O presidente russo Vladimir Putin liderou nesta quarta-feira (12) da fase final das manobras em larga escala da Frota do Pacífico, após ter chegado à cidade russa de Yuzhno-Sakhalinsk para acompanhar os exercícios.
🚢❗️🇷🇺 Putin participa da fase final de manobras da Frota do Pacífico
— RT Brasil (@rtnoticias_br) August 12, 2026
Na cidade de Yuzhni-Sakhalinsk, o presidente da Rússia ressaltou a importância de tais exercícios "para manter a capacidade de combate" e proteger interesses nacionais e a segurança do país na região. pic.twitter.com/MlFbAQNn5G
O presidente observou que esses tipos de exercícios "são necessários tanto para manter a capacidade de combate da frota" quanto para proteger os interesses nacionais da Rússia e sua segurança na região da Ásia-Pacífico como um todo. Além disso, servem para aprimorar a frota.

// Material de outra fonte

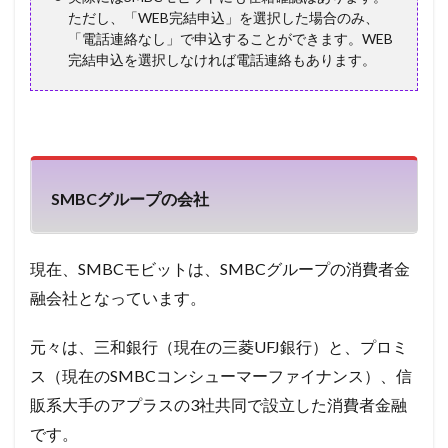
ただし、「WEB完結申込」を選択した場合のみ、
「電話連絡なし」で申込することができます。WEB
完結申込を選択しなければ電話連絡もあります。
SMBCグループの会社
現在、SMBCモビットは、SMBCグループの消費者金
融会社となっています。
元々は、三和銀行（現在の三菱
UFJ
銀行）と、プロミ
ス（現在の
SMBC
コンシューマーファイナンス）、信
販系大手のアプラスの
3
社共同で設立した消費者金融
です。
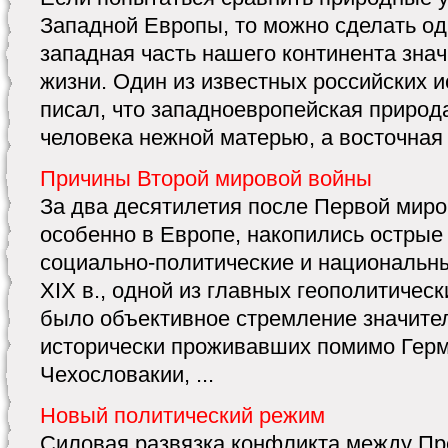
Западной Европы, то можно сделать о
западная часть нашего континента зна
жизни. Один из известных российских и
писал, что западноевропейская природ
человека нежной матерью, а восточная –
Причины Второй мировой войны
За два десятилетия после Первой миро
особенно в Европе, накопились острые
социально-политические и национальны
XIX в., одной из главных геополитичес
было объективное стремление значител
исторически проживавших помимо Герм
Чехословакии, ...
Новый политический режим
Силовая развязка конфликта между Пр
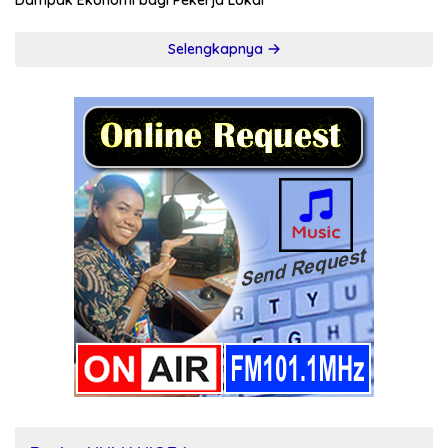
Dampak Ekonomi bagi Pekerja Lokal
Selengkapnya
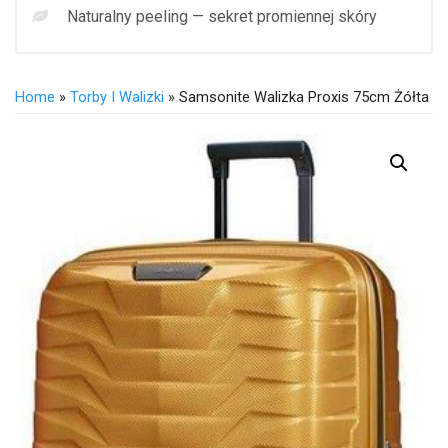
Naturalny peeling — sekret promiennej skóry
Home
»
Torby I Walizki
» Samsonite Walizka Proxis 75cm Żółta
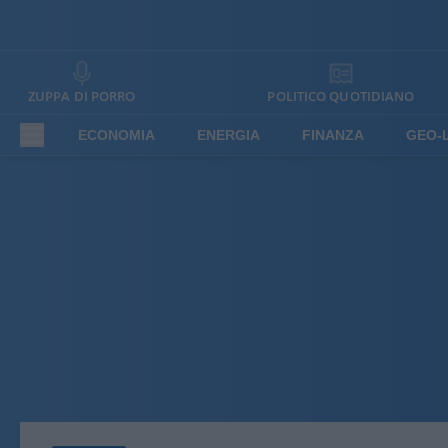
ZUPPA DI PORRO
POLITICO QUOTIDIANO
ECONOMIA
ENERGIA
FINANZA
GEO-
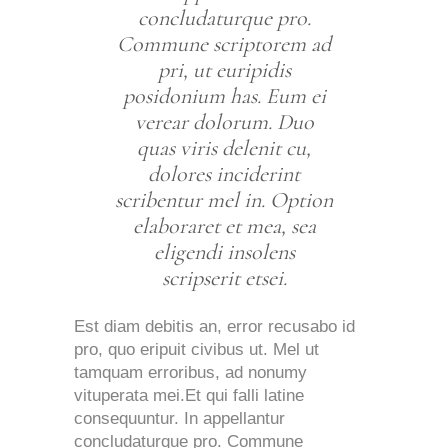
concludaturque pro.
Commune scriptorem ad
pri, ut euripidis
posidonium has. Eum ei
verear dolorum. Duo
quas viris delenit cu,
dolores inciderint
scribentur mel in. Option
elaboraret et mea, sea
eligendi insolens
scripserit etsei.
Est diam debitis an, error recusabo id
pro, quo eripuit civibus ut. Mel ut
tamquam erroribus, ad nonumy
vituperata mei.Et qui falli latine
consequuntur. In appellantur
concludaturque pro. Commune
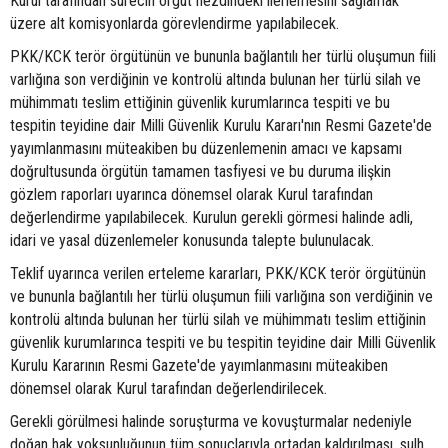
Kurul tarafından sürecin örgüt nezdindeki ilerlemesini sağlamak
üzere alt komisyonlarda görevlendirme yapılabilecek.
PKK/KCK terör örgütünün ve bununla bağlantılı her türlü oluşumun fiili
varlığına son verdiğinin ve kontrolü altında bulunan her türlü silah ve
mühimmatı teslim ettiğinin güvenlik kurumlarınca tespiti ve bu
tespitin teyidine dair Milli Güvenlik Kurulu Kararı'nın Resmi Gazete'de
yayımlanmasını müteakiben bu düzenlemenin amacı ve kapsamı
doğrultusunda örgütün tamamen tasfiyesi ve bu duruma ilişkin
gözlem raporları uyarınca dönemsel olarak Kurul tarafından
değerlendirme yapılabilecek. Kurulun gerekli görmesi halinde adli,
idari ve yasal düzenlemeler konusunda talepte bulunulacak.
Teklif uyarınca verilen erteleme kararları, PKK/KCK terör örgütünün
ve bununla bağlantılı her türlü oluşumun fiili varlığına son verdiğinin ve
kontrolü altında bulunan her türlü silah ve mühimmatı teslim ettiğinin
güvenlik kurumlarınca tespiti ve bu tespitin teyidine dair Milli Güvenlik
Kurulu Kararının Resmi Gazete'de yayımlanmasını müteakiben
dönemsel olarak Kurul tarafından değerlendirilecek.
Gerekli görülmesi halinde soruşturma ve kovuşturmalar nedeniyle
doğan hak yoksunluğunun tüm sonuçlarıyla ortadan kaldırılması, sulh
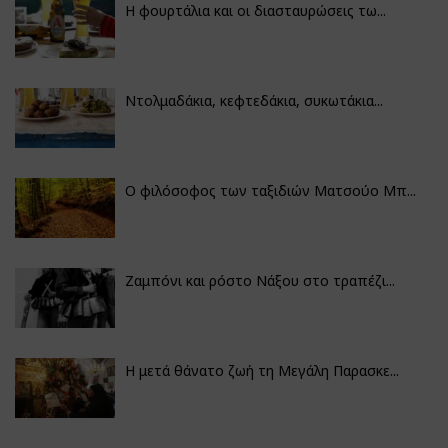
Η φουρτάλια και οι διασταυρώσεις τω...
Ντολμαδάκια, κεφτεδάκια, συκωτάκια...
Ο φιλόσοφος των ταξιδιών Ματσούο Μπ...
Ζαμπόνι και ρόστο Νάξου στο τραπέζι...
Η μετά θάνατο ζωή τη Μεγάλη Παρασκε...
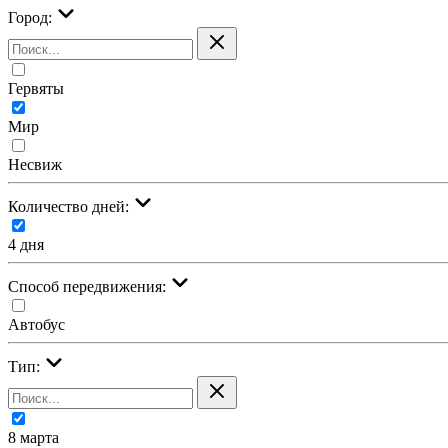
Город:
Гервяты
Мир
Несвиж
Количество дней:
4 дня
Cпособ передвижения:
Автобус
Тип:
8 марта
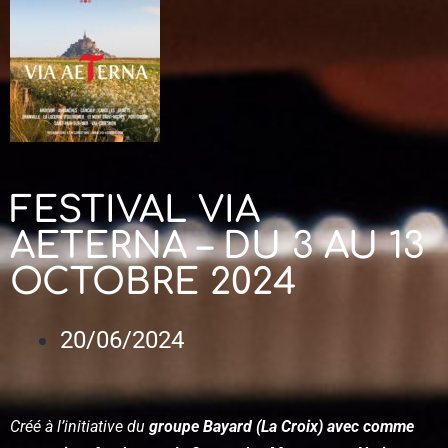
FESTIVAL VIA
AETERNA – DU 3 AU 13
OCTOBRE 2024
20/06/2024
Créé à l’initiative du
groupe Bayard (La Croix) avec comme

"Em particular, tudo isso deve ser feito levando em consideração a experiência de operações militares especiais", declarou.
Putin observou que a frota russa do Pacífico, em sua área de responsabilidade, "cumpre integralmente as tarefas que lhe foram confiadas", as quais estão se tornando "cada vez mais importantes" dada a situação que se desenvolve na região.
"Constatamos que, infelizmente, um potencial concreto está se concentrando aqui: a OTAN está se infiltrando nesta área, novos blocos político-militares estão sendo criados. Novos sistemas de armas estão sendo implantados aqui, e há planos para sua implantação, o que também representa ameaças ao nosso país", denunciou.
- Navios da frota do Pacífico da Marinha Russa iniciaram exercícios de defesa em 4 de agosto no Mar do Japão e no Mar de Okhotsk, bem como na área noroeste do Oceano Pacífico.
- Segundo o Ministério da Defesa russo, as manobras envolveram aproximadamente 60 navios de superfície, submarinos e embarcações de apoio; cerca de 30 aeronaves, helicópteros e sistemas não tripulados da aviação naval, além de mais de 13 mil militares.
- O principal objetivo dos exercícios foi verificar a prontidão do pessoal de comando dos grupos e formações para liderar grupos de forças em suas áreas de responsabilidade e resolver tarefas operacionais não convencionais, especificou a agência.